§ **ACTION ITEM A**
In the passage on the Forensic Anthropology Center, update everything from "As a skeletal" down to "culture and history.", replacing "skeletal biologist" with "forensic anthropologist".
§ **ACTION ITEM B**
Answer these questions using the passage on the Forensic Anthropology Center:
(i) Which university's FAC lab does Steadman direct?
(ii) In what decade did her work with the Argentine Forensic Anthropology Team take place?
(iii) Who assumed control of Spain after the fighting between Republicans and Nationalists?

Dawnie Steadman is always happy to discuss the activities of the Forensic Anthropology Center (FAC) and give the general public, or people who are registered to donate, detailed explanations of FAC's research. Many of these people will one day return to FAC - but usually only after death. At that point, the visitors' graciously donated bodies will be placed within the facility, known as the "Body Farm" to help advance forensic science. The data collected there under controlled conditions is used to understand the numerous variables that contribute to body decomposition, ultimately informing criminal investigations and archeological analyses.
As a skeletal biologist and director of the University of Tennessee-Knoxville's FAC lab, Steadman wears many hats. She helps educate the public and volunteers about body donation programs; why these programs matter and how they work. She also assists forensics teams in solving crimes and investigating human rights violations around the globe. Her research straddles the intersection of crime, justice, culture and history.
One of the first experiences that led her down this path came in the 1990s. "When I was in graduate school, I had an opportunity to work with the Argentine Forensic Anthropology Team, which was actually helped formed by AAAS in the early years," Steadman explains. "They excavate graves — now around the world, but at that time in Argentina — looking for the disappeared. So that really got me hooked on the justice aspect, especially [in terms of] what biological anthropology can do."
From there, her work has taken her to Spain, Cyprus and numerous other places, in the hopes of uncovering the histories of people who suffered from various atrocities. At the heart of this work is understanding people's stories, Steadman emphasizes. "They are individuals with a past, and a history, and living descendants... ultimately what we want to do is understand who these people were and what happened to them."
In Spain, she was part of an excavation to recover bodies from the Spanish Civil War, which left an untold number of people dead and missing in the 1930s. Afters years of fighting between the leftist Republicans and right-wing Nationalists, Francisco Franco, leader of the Nationalist party, assumed control of the country.

§ **INFORMATION PROVIDED**
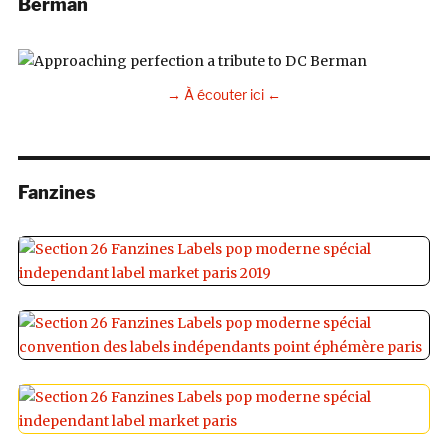
Berman
→ À écouter ici ←
Fanzines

§ **WRITTEN RESPONSE A**
As a forensic anthropologist and director of the University of Tennessee-Knoxville's FAC lab, Steadman wears many hats. She helps educate the public and volunteers about body donation programs; why these programs matter and how they work. She also assists forensics teams in solving crimes and investigating human rights violations around the globe. Her research straddles the intersection of crime, justice, culture and history.

§ **WRITTEN RESPONSE B**
(i) The University of Tennessee-Knoxville.
(ii) The 1990s.
(iii) Francisco Franco, leader of the Nationalist party.